## Goal of the exercise
Write out the lines below word for word, from the very first line through the line containing "- 📫 How to reach", with both of those lines included.

## Excerpted data
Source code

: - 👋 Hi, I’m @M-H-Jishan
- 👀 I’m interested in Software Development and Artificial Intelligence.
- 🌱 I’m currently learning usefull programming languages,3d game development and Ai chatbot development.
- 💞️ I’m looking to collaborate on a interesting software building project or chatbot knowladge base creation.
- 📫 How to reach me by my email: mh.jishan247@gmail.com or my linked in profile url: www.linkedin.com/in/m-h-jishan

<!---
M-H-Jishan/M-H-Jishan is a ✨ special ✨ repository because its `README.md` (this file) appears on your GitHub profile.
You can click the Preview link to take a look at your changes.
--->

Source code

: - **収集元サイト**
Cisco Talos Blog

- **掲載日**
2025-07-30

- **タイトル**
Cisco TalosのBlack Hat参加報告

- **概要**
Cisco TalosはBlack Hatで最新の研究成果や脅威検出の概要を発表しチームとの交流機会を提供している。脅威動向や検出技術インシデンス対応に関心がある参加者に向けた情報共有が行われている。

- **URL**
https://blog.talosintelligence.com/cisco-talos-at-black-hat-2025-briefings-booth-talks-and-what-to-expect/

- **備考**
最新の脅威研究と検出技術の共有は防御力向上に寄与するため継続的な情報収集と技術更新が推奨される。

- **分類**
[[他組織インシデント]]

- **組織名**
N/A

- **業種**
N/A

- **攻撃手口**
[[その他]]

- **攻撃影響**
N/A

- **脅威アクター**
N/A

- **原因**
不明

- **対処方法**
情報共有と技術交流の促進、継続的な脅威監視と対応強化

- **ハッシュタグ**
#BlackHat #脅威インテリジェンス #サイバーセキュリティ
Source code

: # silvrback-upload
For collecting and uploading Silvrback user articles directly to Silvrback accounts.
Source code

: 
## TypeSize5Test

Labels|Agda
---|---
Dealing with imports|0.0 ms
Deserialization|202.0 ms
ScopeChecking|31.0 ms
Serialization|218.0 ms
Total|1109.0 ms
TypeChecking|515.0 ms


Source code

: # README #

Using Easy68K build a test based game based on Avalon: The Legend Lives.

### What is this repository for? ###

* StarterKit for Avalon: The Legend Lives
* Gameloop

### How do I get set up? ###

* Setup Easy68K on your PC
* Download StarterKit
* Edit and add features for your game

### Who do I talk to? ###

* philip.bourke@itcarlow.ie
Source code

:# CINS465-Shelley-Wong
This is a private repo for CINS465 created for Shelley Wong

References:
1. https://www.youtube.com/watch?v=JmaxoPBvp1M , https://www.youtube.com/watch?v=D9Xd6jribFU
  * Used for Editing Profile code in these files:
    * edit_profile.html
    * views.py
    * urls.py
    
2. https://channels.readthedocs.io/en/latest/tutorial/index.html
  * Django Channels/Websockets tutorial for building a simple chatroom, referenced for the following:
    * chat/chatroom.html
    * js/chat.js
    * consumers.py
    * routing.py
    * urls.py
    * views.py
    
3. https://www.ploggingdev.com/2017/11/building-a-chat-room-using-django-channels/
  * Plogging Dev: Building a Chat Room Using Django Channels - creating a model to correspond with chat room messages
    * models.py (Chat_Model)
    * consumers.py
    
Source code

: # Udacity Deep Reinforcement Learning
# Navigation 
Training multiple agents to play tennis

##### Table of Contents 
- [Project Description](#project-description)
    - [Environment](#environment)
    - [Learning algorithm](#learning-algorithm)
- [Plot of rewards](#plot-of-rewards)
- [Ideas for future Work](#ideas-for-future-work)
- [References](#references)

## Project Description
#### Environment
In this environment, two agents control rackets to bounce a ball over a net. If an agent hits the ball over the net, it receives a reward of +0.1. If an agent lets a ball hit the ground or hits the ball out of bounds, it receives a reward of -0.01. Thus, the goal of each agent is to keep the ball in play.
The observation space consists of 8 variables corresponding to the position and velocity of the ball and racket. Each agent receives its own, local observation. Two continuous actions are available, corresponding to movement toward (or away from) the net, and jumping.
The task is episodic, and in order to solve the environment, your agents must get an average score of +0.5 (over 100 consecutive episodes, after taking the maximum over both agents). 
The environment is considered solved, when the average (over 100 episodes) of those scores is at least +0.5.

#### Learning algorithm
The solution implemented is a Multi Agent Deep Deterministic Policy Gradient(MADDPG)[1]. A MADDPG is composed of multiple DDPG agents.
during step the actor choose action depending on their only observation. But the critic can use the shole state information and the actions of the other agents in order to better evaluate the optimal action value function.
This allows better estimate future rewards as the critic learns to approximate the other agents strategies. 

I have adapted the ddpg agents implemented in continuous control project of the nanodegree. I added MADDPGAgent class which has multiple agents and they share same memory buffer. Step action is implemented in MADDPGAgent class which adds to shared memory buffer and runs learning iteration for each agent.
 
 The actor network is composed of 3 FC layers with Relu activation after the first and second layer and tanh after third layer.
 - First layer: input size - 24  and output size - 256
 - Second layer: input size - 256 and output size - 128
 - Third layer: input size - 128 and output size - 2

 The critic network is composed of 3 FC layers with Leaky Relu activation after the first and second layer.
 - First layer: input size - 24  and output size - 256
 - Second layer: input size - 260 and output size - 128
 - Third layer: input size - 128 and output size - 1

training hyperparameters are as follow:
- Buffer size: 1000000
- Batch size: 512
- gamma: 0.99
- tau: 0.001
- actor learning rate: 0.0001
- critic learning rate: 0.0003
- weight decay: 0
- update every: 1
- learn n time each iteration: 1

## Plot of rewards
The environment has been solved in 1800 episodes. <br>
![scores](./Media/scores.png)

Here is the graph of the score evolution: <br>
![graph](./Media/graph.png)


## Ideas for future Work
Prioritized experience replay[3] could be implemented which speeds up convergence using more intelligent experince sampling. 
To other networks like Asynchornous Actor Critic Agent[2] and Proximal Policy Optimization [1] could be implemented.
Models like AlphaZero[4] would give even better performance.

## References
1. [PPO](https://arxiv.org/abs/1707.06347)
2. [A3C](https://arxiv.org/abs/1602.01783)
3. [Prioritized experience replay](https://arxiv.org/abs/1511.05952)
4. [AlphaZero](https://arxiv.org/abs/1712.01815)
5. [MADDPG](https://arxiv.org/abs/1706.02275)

## Expected answer
Source code

: - 👋 Hi, I’m @M-H-Jishan
- 👀 I’m interested in Software Development and Artificial Intelligence.
- 🌱 I’m currently learning usefull programming languages,3d game development and Ai chatbot development.
- 💞️ I’m looking to collaborate on a interesting software building project or chatbot knowladge base creation.
- 📫 How to reach me by my email: mh.jishan247@gmail.com or my linked in profile url: www.linkedin.com/in/m-h-jishan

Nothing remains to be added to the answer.